Excerpts from the story:

“What Iraq looks like on TV, and what Iraq is like for the 130,000 troops living here, sometimes feels like two different realities.”

“Our stories aren’t the sexiest,” says the 432nd Civil Affairs Brigade commander, Gary Beard. “But what we do will build the success of this country.”

“Welcome, welcome to our school,” chants a line of 7-year-old girls in Arabic at the Abu Ghuraib Primary School, which the 490th Civil Affairs Battalion took under its wing to restore after it was badly looted postwar.

The now-bright-blue school has new equipment and new electrical wiring that feeds bright bulbs by the teachers’ blackboards.

As each soldier walks through the entrance to the official ribbon-cutting, the girls chant louder in Arabic, “Thank you, thank you, thank you.”

Inside, headmistress Ibistam Mahdi cuts a yellow ribbon, and thanks the men through a translator.

“For the 350 girls here, it is a lot better,” Mahdi says.

“I go out every day,” says 432nd Civil Affairs Battalion Sgt. Bill Belongea. “I have not had to raise my weapon yet. It’s not as bad as the media portrays it.”

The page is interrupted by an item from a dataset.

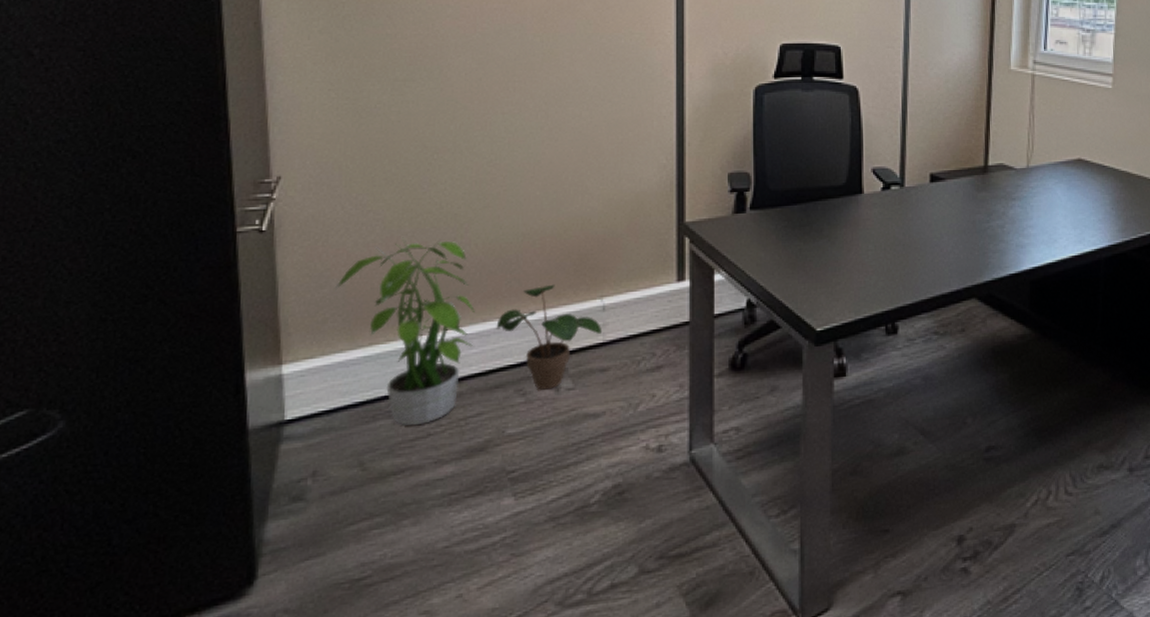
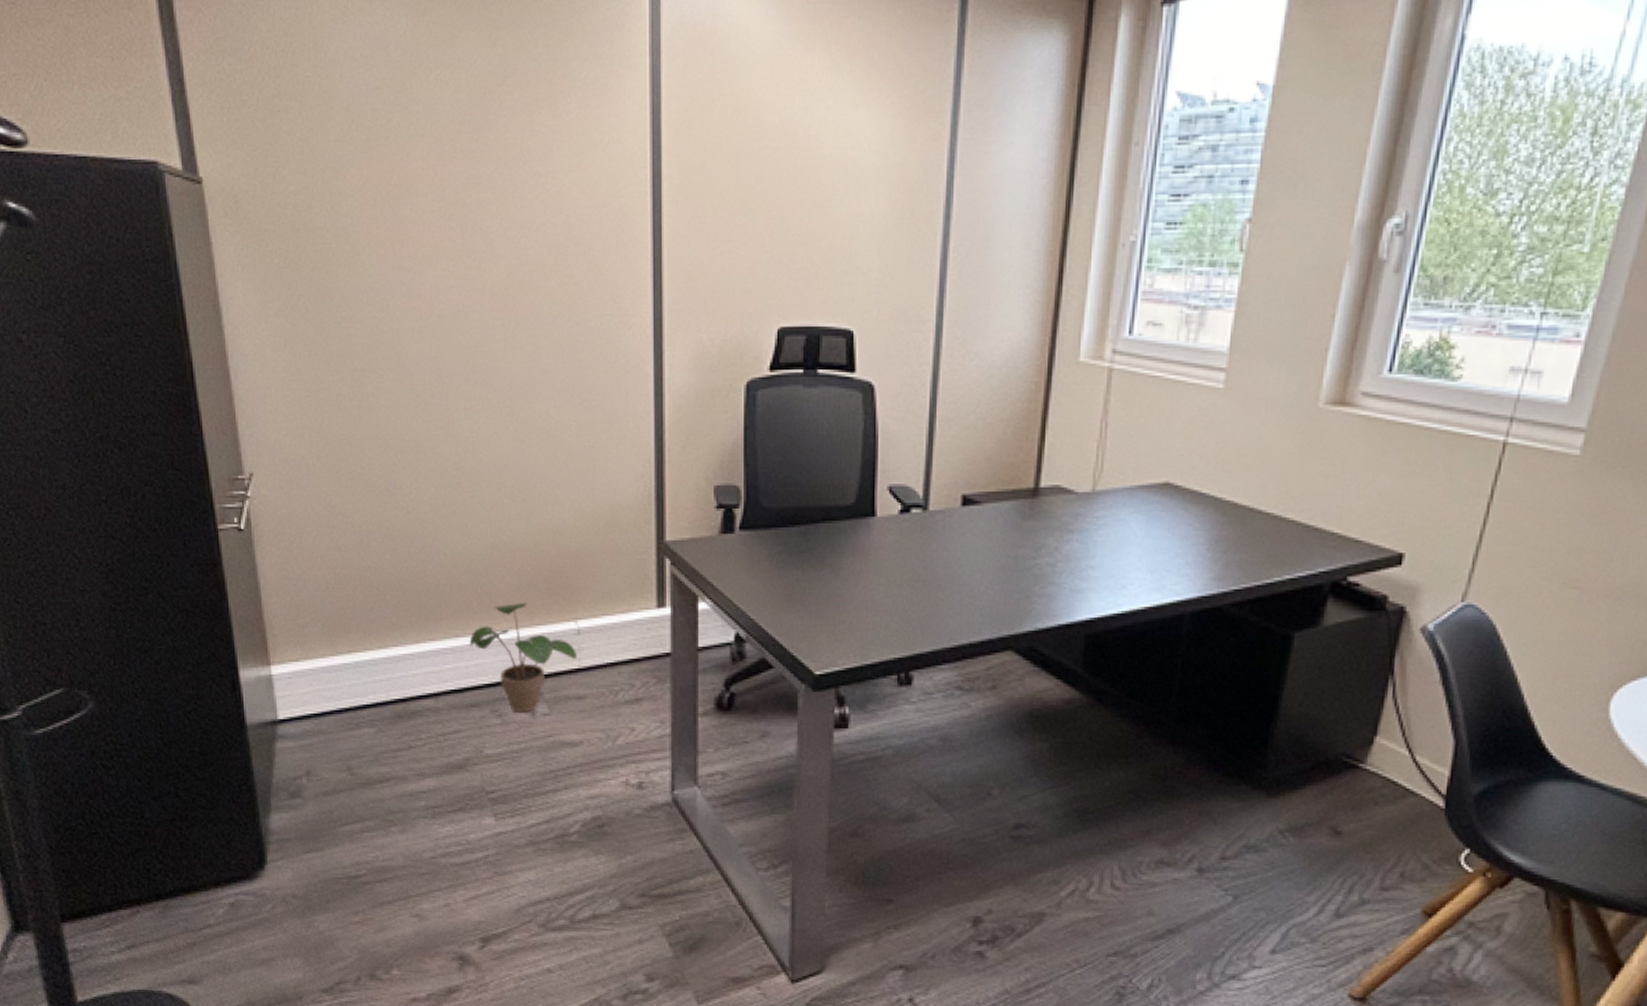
potted plant: present [334,237,475,426] -> none [311,543,447,737]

“We’ve got a lot of good things going on, but when I went home (on leave), people were just like ‘We never hear that stuff,’ ” said Civil Affairs Pvt. Amy Schroeder. “That’s what makes the families worry.”

———> End of excerpts

Link:

http://www.knoxstudio.com/shns/story.cfm?pk=IRAQ-REALITY-12-05-03&cat=II

Tiny Link:

http://tinyurl.com/yhgs

———> End of links

In the end, the naysayers will eventually have to admit the success of operation Iraqi Freedom.